** TO DO **
Repeat all the records, precisely as given.

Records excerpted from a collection
________________________________________

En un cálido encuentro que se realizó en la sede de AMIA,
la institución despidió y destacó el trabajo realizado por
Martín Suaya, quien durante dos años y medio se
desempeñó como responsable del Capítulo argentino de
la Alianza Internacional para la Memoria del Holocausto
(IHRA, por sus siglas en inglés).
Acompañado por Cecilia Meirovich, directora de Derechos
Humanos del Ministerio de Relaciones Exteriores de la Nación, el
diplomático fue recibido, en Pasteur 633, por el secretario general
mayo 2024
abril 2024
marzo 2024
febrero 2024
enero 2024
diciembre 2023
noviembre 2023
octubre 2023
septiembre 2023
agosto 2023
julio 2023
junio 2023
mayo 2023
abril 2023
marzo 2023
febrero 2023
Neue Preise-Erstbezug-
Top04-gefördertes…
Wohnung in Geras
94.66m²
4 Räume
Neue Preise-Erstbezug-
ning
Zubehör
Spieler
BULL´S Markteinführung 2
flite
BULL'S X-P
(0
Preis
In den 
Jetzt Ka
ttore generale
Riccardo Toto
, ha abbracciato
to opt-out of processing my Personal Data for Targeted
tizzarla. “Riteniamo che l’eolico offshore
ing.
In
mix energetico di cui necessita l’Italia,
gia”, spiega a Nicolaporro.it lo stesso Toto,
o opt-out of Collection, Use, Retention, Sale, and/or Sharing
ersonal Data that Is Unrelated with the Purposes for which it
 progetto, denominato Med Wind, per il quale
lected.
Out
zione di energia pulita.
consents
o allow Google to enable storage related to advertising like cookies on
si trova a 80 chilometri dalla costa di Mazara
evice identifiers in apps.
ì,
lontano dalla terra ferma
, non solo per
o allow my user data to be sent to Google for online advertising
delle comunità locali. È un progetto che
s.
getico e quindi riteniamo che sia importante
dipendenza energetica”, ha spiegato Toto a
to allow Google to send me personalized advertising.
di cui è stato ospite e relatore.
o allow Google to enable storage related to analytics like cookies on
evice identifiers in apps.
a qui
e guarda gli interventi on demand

________________________________________

** RESULT OF THE EXERCISE **
En un cálido encuentro que se realizó en la sede de AMIA,
la institución despidió y destacó el trabajo realizado por
Martín Suaya, quien durante dos años y medio se
desempeñó como responsable del Capítulo argentino de
la Alianza Internacional para la Memoria del Holocausto
(IHRA, por sus siglas en inglés).
Acompañado por Cecilia Meirovich, directora de Derechos
Humanos del Ministerio de Relaciones Exteriores de la Nación, el
diplomático fue recibido, en Pasteur 633, por el secretario general
mayo 2024
abril 2024
marzo 2024
febrero 2024
enero 2024
diciembre 2023
noviembre 2023
octubre 2023
septiembre 2023
agosto 2023
julio 2023
junio 2023
mayo 2023
abril 2023
marzo 2023
febrero 2023
Neue Preise-Erstbezug-
Top04-gefördertes…
Wohnung in Geras
94.66m²
4 Räume
Neue Preise-Erstbezug-
ning
Zubehör
Spieler
BULL´S Markteinführung 2
flite
BULL'S X-P
(0
Preis
In den 
Jetzt Ka
ttore generale
Riccardo Toto
, ha abbracciato
to opt-out of processing my Personal Data for Targeted
tizzarla. “Riteniamo che l’eolico offshore
ing.
In
mix energetico di cui necessita l’Italia,
gia”, spiega a Nicolaporro.it lo stesso Toto,
o opt-out of Collection, Use, Retention, Sale, and/or Sharing
ersonal Data that Is Unrelated with the Purposes for which it
 progetto, denominato Med Wind, per il quale
lected.
Out
zione di energia pulita.
consents
o allow Google to enable storage related to advertising like cookies on
si trova a 80 chilometri dalla costa di Mazara
evice identifiers in apps.
ì,
lontano dalla terra ferma
, non solo per
o allow my user data to be sent to Google for online advertising
delle comunità locali. È un progetto che
s.
getico e quindi riteniamo che sia importante
dipendenza energetica”, ha spiegato Toto a
to allow Google to send me personalized advertising.
di cui è stato ospite e relatore.
o allow Google to enable storage related to analytics like cookies on
evice identifiers in apps.
a qui
e guarda gli interventi on demand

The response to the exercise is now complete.